*Requirement*. Say how many of the lines below include the word "pixels". Only the number should be given.
-------- Exercise input
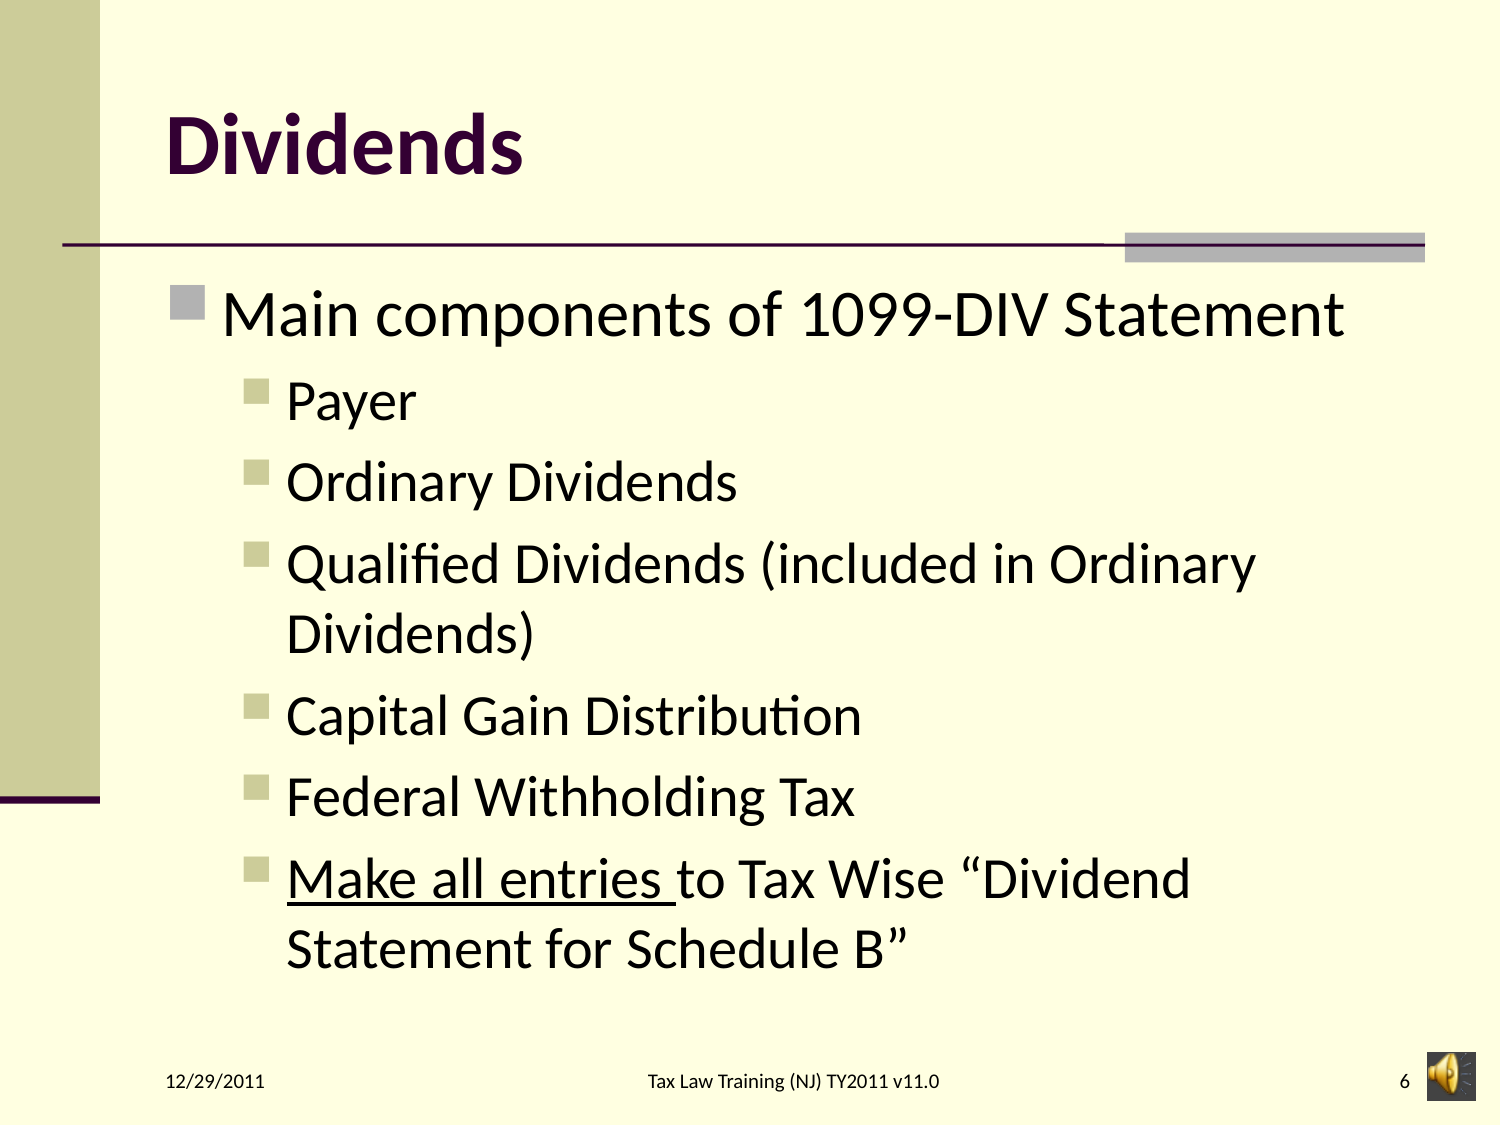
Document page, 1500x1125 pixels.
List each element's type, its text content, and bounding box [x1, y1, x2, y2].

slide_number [149, 1050, 476, 1101]
list Main components of 1099-DIV Statement Payer Ordinary Dividends Qualified Dividends (included in Ordinary Dividends) Capital Gain Distribution Federal Withholding Tax Make all entries to Tax Wise “Dividend Statement for Schedule B” [150, 262, 1425, 1038]
picture [1426, 1051, 1477, 1102]
footer Tax Law Training (NJ) TY2011 v11.0 [549, 1049, 1038, 1101]
slide_number 6 [1112, 1049, 1426, 1101]
title Dividends [150, 45, 1425, 234]
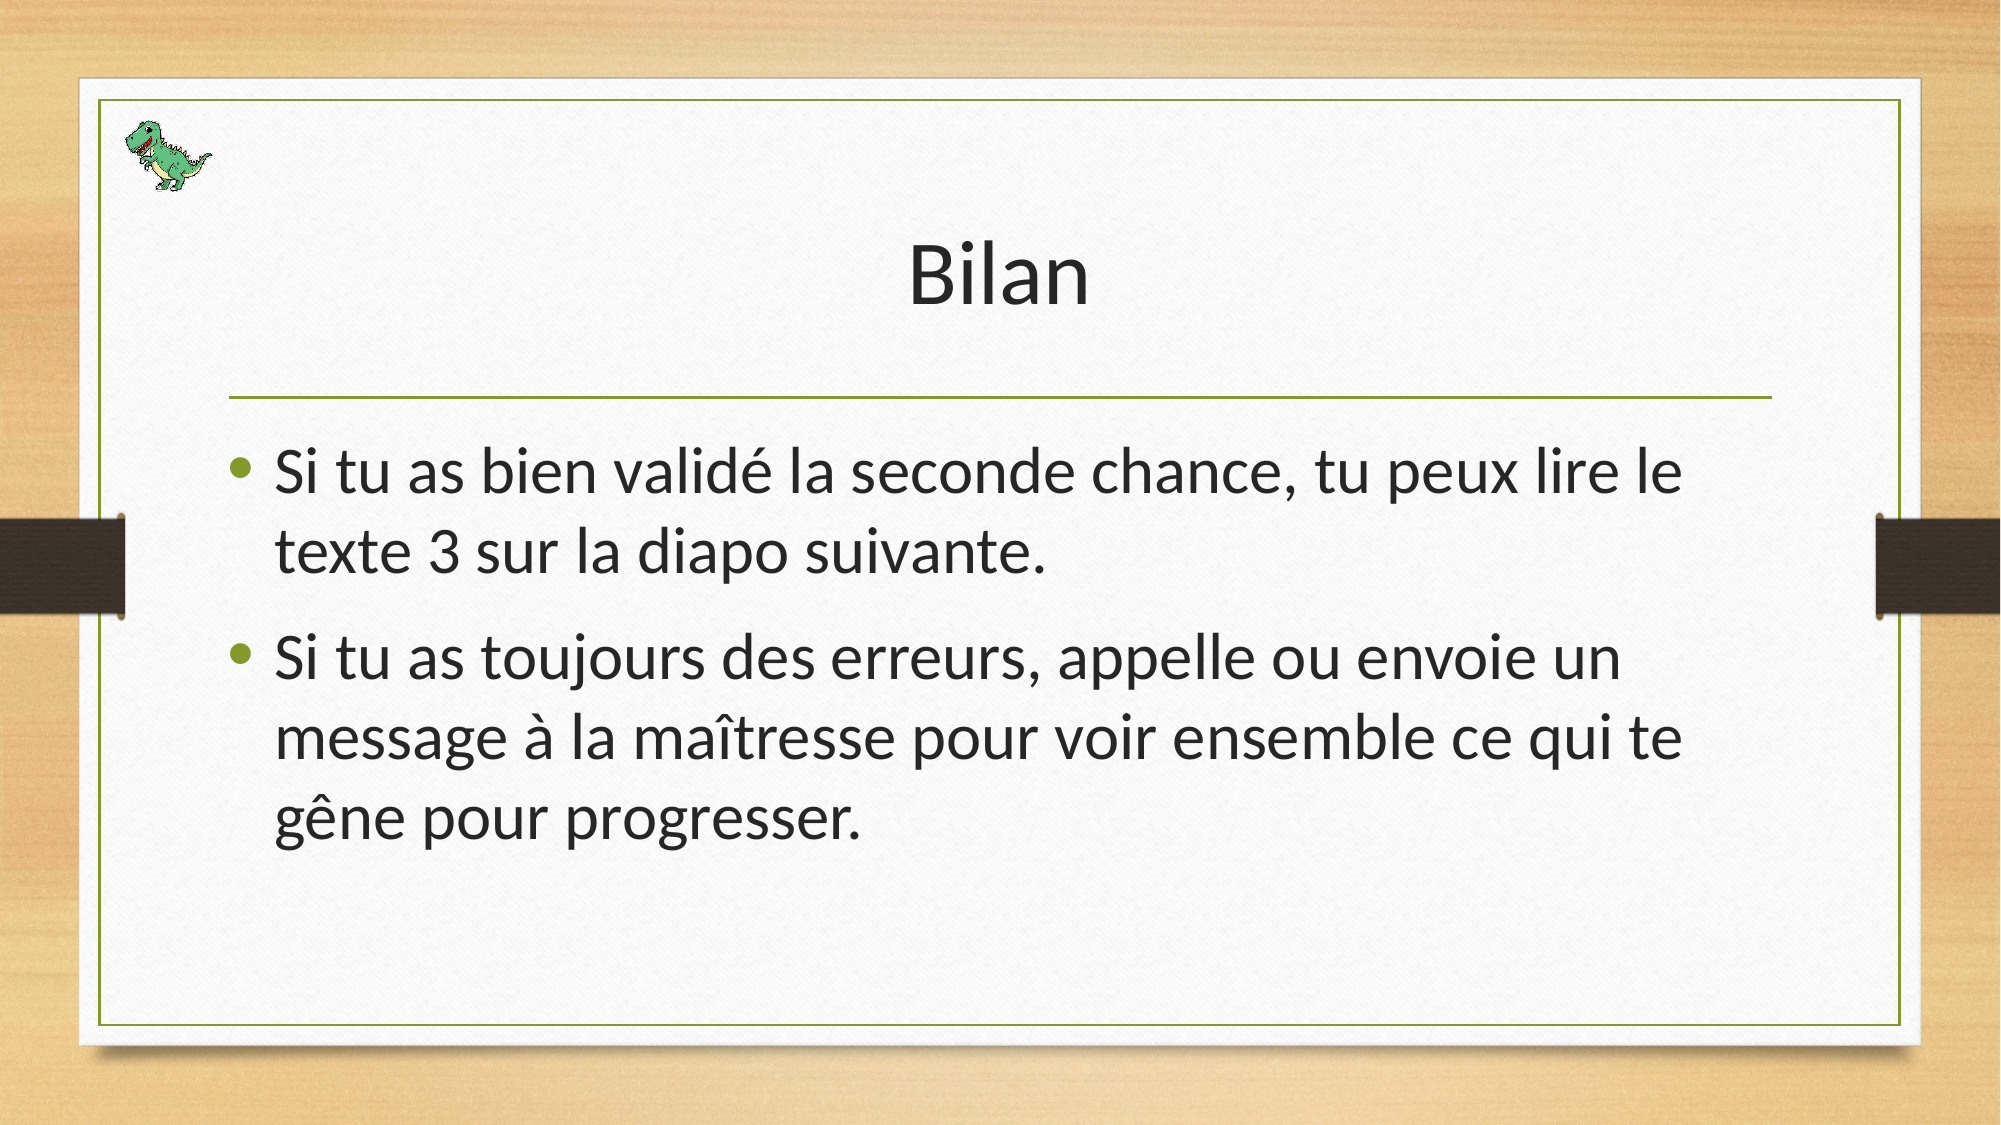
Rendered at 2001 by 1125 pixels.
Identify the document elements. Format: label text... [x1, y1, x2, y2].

picture [0, 0, 2001, 1125]
title Bilan [212, 161, 1788, 375]
list Si tu as bien validé la seconde chance, tu peux lire le texte 3 sur la diapo suivante. Si tu as toujours des erreurs, appelle ou envoie un message à la maîtresse pour voir ensemble ce qui te gêne pour progresser. [212, 419, 1788, 964]
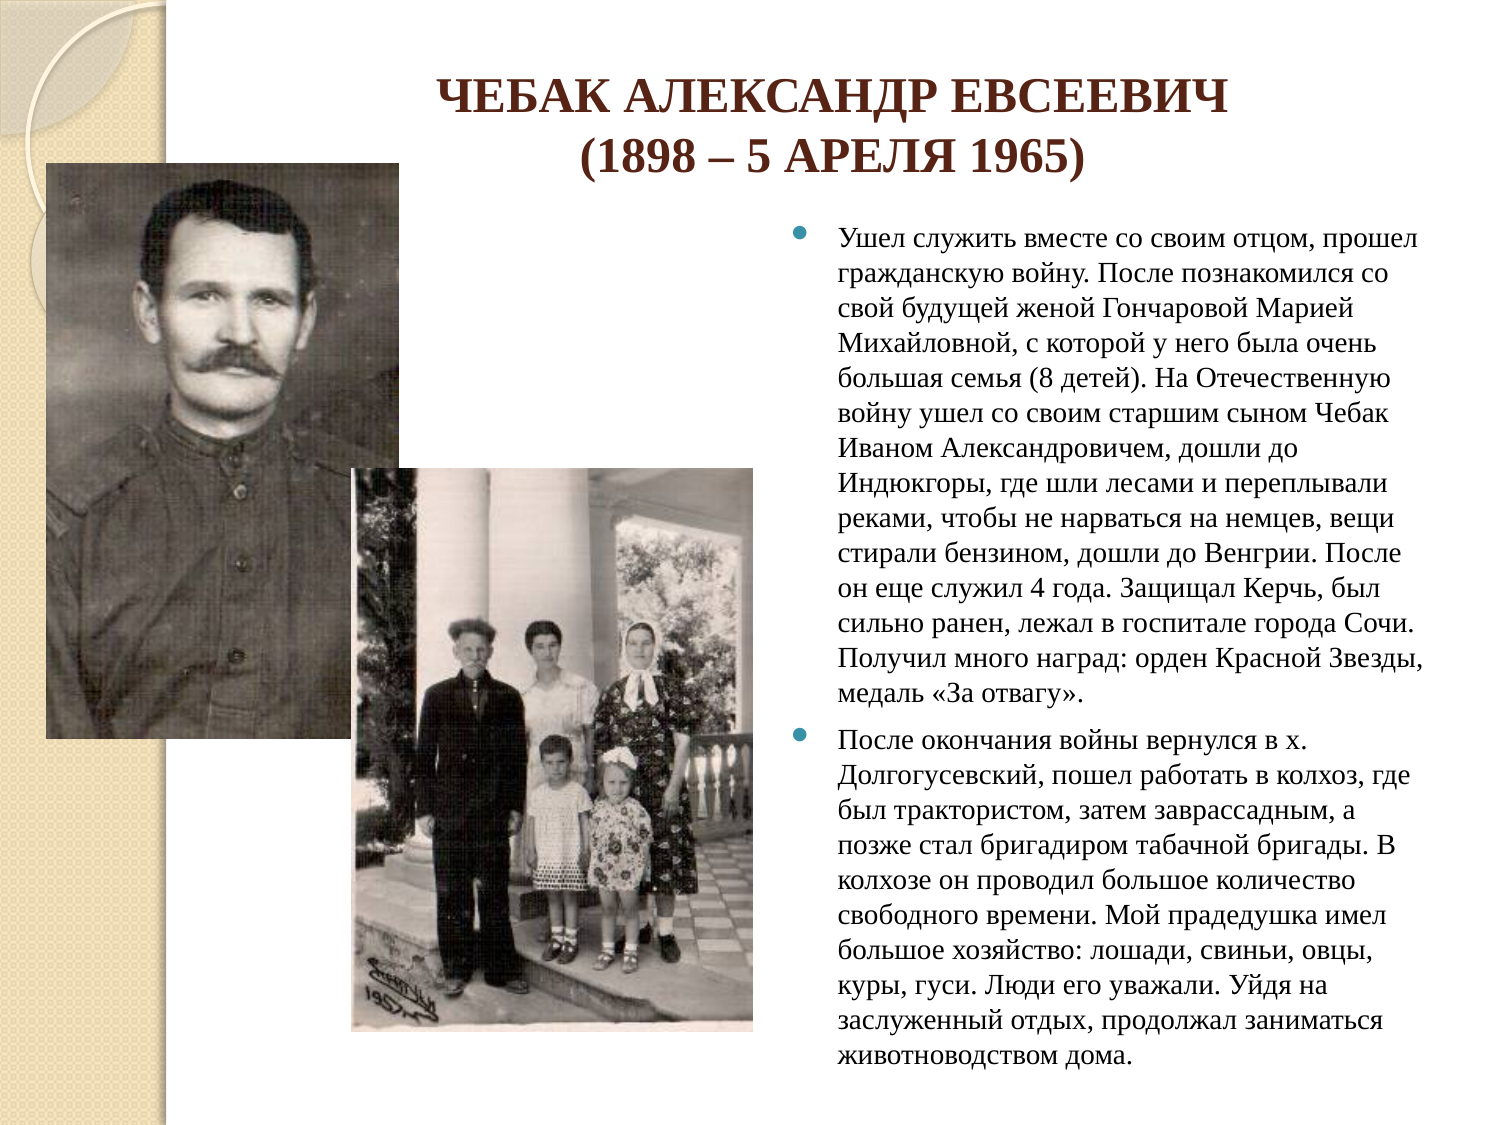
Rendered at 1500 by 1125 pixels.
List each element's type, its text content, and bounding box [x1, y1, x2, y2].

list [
----------------
*Completed exercise*. 3